_Your task:_
Without altering a word, return the records below, but exclude the pictures.

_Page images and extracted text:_
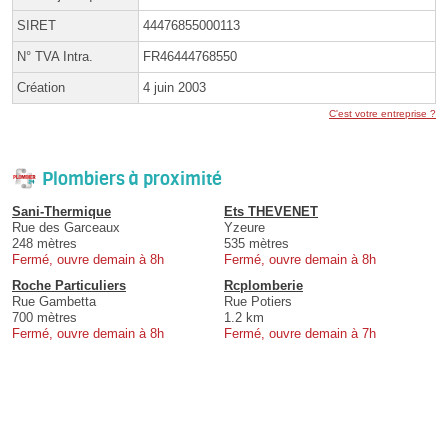
SIRET
44476855000113
N° TVA Intra.
FR46444768550
Création
4 juin 2003
C'est votre entreprise ?
Plombiers à proximité
Sani-Thermique
Ets THEVENET
Rue des Garceaux
Yzeure
248 mètres
535 mètres
Fermé, ouvre demain à 8h
Fermé, ouvre demain à 8h
Roche Particuliers
Rcplomberie
Rue Gambetta
Rue Potiers
700 mètres
1.2 km
Fermé, ouvre demain à 8h
Fermé, ouvre demain à 7h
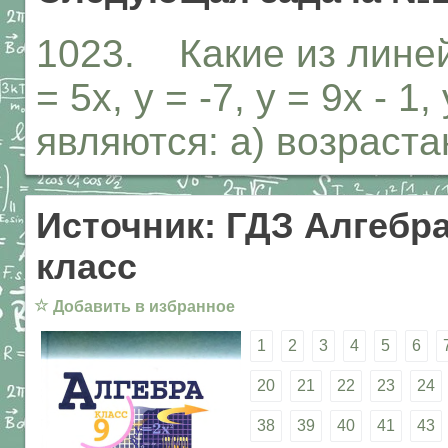
1023. Какие из линейн
= 5х, у = -7, у = 9х - 1
являются: а) возрас
Источник: ГДЗ Алгебра
класс
☆
Добавить в избранное
1
2
3
4
5
6
20
21
22
23
24
38
39
40
41
43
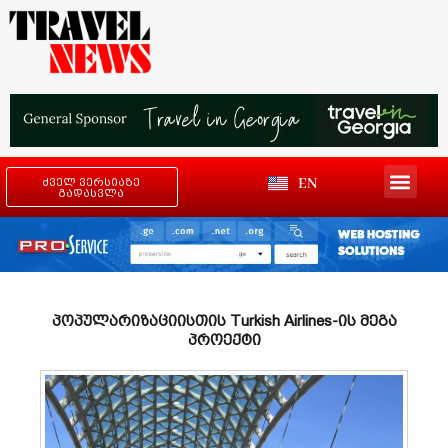
EN
ძველ ვერსიაზე
გადასვლა
პოპულარიზაციისთის Turkish Airlines-ის მეგა
პროექტი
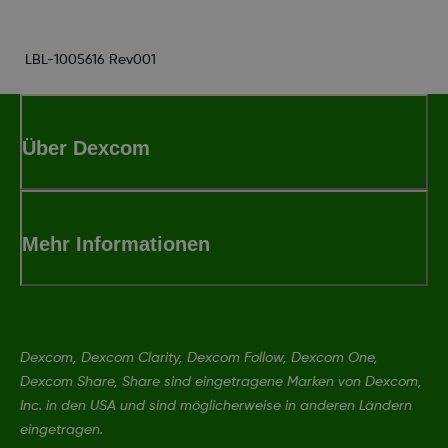
LBL-1005616 Rev001
Über Dexcom
Mehr Informationen
Dexcom, Dexcom Clarity, Dexcom Follow, Dexcom One,
Dexcom Share, Share sind eingetragene Marken von Dexcom,
Inc. in den USA und sind möglicherweise in anderen Ländern
eingetragen.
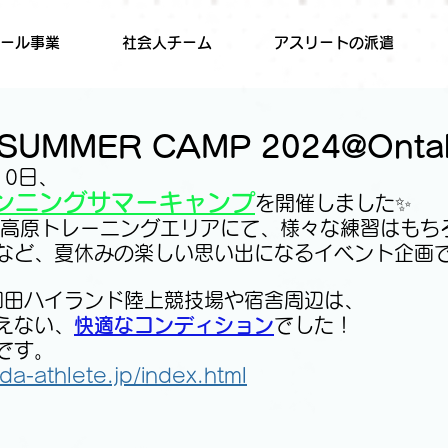
ール事業
社会人チーム
アスリートの派遣
 SUMMER CAMP 2024@Onta
10日、
ンニングサマーキャンプ
を開催しました✨
嶽高原トレーニングエリアにて、様々な練習はもち
など、夏休みの楽しい思い出になるイベント企画
日和田ハイランド陸上競技場や宿舎周辺は、
えない、
快適なコンディション
でした！
です。
ida-athlete.jp/index.html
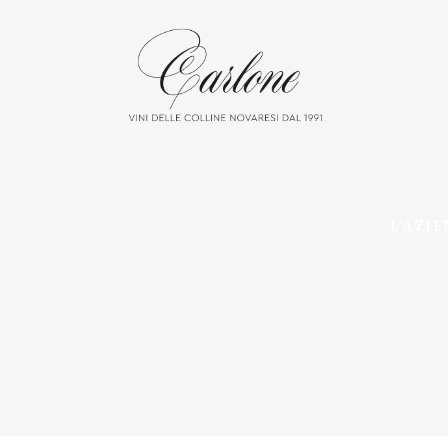
L’AZI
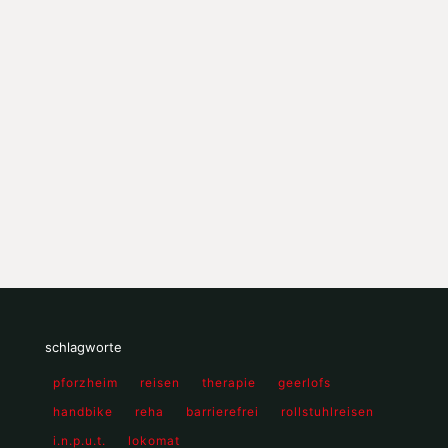
schlagworte
pforzheim
reisen
therapie
geerlofs
handbike
reha
barrierefrei
rollstuhlreisen
i.n.p.u.t.
lokomat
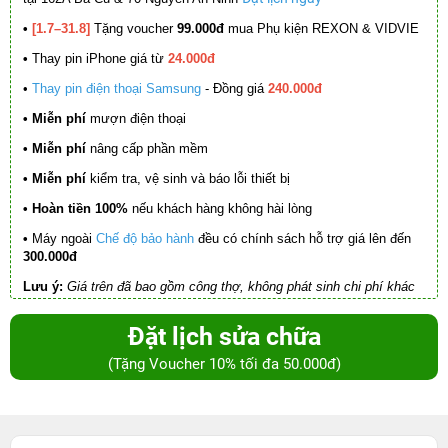
•
[1.7–31.8]
Tặng voucher
99.000đ
mua Phụ kiện REXON & VIDVIE
•
Thay pin iPhone giá từ
24.000đ
•
Thay pin điện thoại Samsung
- Đồng giá
240.000đ
• Miễn phí
mượn điện thoại
• Miễn phí
nâng cấp phần mềm
•
Miễn phí
kiểm tra, vệ sinh và báo lỗi thiết bị
• Hoàn tiền 100%
nếu khách hàng không hài lòng
•
Máy ngoài
Chế độ bảo hành
đều có chính sách hỗ trợ giá lên đến
300.000đ
Lưu ý:
Giá trên đã bao gồm công thợ, không phát sinh chi phí khác
Đặt lịch sửa chữa
(Tặng Voucher 10% tối đa 50.000đ)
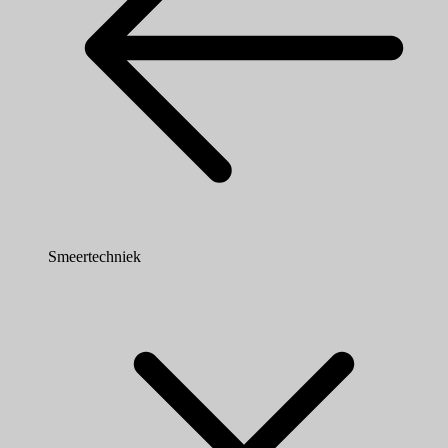
Smeertechniek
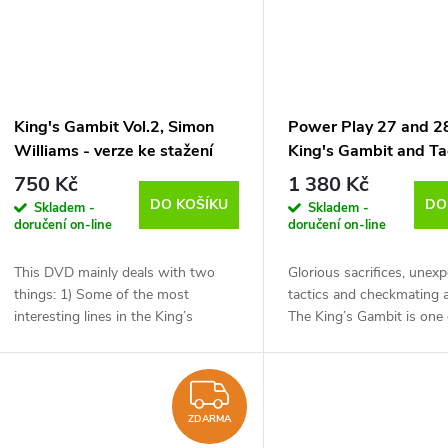
King's Gambit Vol.2, Simon
Power Play 27 and 2
Williams - verze ke stažení
King's Gambit and Ta
(anglicky)
Toolbox, Daniel King 
750 Kč
1 380 Kč
ke stažení (anglicky,
DO KOŠÍKU
DO
Skladem -
Skladem -
doručení on-line
doručení on-line
This DVD mainly deals with two
Glorious sacrifices, unex
things: 1) Some of the most
tactics and checkmating a
interesting lines in the King’s
The King’s Gambit is one 
Gambit starting with 3 Nf3,
oldest and most romanti
especially concentrating ‘on the
in the game of chess. T
refutation of the King’s...
contain all...
ZDARMA
ZDARMA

_Exercise solution:_
SIRET
44476855000113
N° TVA Intra.
FR46444768550
Création
4 juin 2003
C'est votre entreprise ?
Plombiers à proximité
Sani-Thermique
Ets THEVENET
Rue des Garceaux
Yzeure
248 mètres
535 mètres
Fermé, ouvre demain à 8h
Fermé, ouvre demain à 8h
Roche Particuliers
Rcplomberie
Rue Gambetta
Rue Potiers
700 mètres
1.2 km
Fermé, ouvre demain à 8h
Fermé, ouvre demain à 7h
1023. Какие из линейн
= 5х, у = -7, у = 9х - 1
являются: а) возрас
Источник: ГДЗ Алгебра
класс
☆
Добавить в избранное
1
2
3
4
5
6
20
21
22
23
24
38
39
40
41
43
EN
ძველ ვერსიაზე
გადასვლა
პოპულარიზაციისთის Turkish Airlines-ის მეგა
პროექტი
LBL-1005616 Rev001
Über Dexcom
Mehr Informationen
Dexcom, Dexcom Clarity, Dexcom Follow, Dexcom One,
Dexcom Share, Share sind eingetragene Marken von Dexcom,
Inc. in den USA und sind möglicherweise in anderen Ländern
eingetragen.
ール事業
社会人チーム
アスリートの派遣
 SUMMER CAMP 2024@Onta
10日、
ンニングサマーキャンプ
を開催しました✨
嶽高原トレーニングエリアにて、様々な練習はもち
など、夏休みの楽しい思い出になるイベント企画
日和田ハイランド陸上競技場や宿舎周辺は、
えない、
快適なコンディション
でした！
です。
ida-athlete.jp/index.html
L’AZI
schlagworte
pforzheim
reisen
therapie
geerlofs
handbike
reha
barrierefrei
rollstuhlreisen
i.n.p.u.t.
lokomat
•
[1.7–31.8]
Tặng voucher
99.000đ
mua Phụ kiện REXON & VIDVIE
•
Thay pin iPhone giá từ
24.000đ
•
Thay pin điện thoại Samsung
- Đồng giá
240.000đ
• Miễn phí
mượn điện thoại
• Miễn phí
nâng cấp phần mềm
•
Miễn phí
kiểm tra, vệ sinh và báo lỗi thiết bị
• Hoàn tiền 100%
nếu khách hàng không hài lòng
•
Máy ngoài
Chế độ bảo hành
đều có chính sách hỗ trợ giá lên đến
300.000đ
Lưu ý:
Giá trên đã bao gồm công thợ, không phát sinh chi phí khác
Đặt lịch sửa chữa
(Tặng Voucher 10% tối đa 50.000đ)
Smeertechniek
King's Gambit Vol.2, Simon
Power Play 27 and 2
Williams - verze ke stažení
King's Gambit and Ta
(anglicky)
Toolbox, Daniel King 
750 Kč
1 380 Kč
ke stažení (anglicky,
DO KOŠÍKU
DO
Skladem -
Skladem -
doručení on-line
doručení on-line
This DVD mainly deals with two
Glorious sacrifices, unex
things: 1) Some of the most
tactics and checkmating a
interesting lines in the King’s
The King’s Gambit is one 
Gambit starting with 3 Nf3,
oldest and most romanti
especially concentrating ‘on the
in the game of chess. T
refutation of the King’s...
contain all...
ZDARMA
ZDARMA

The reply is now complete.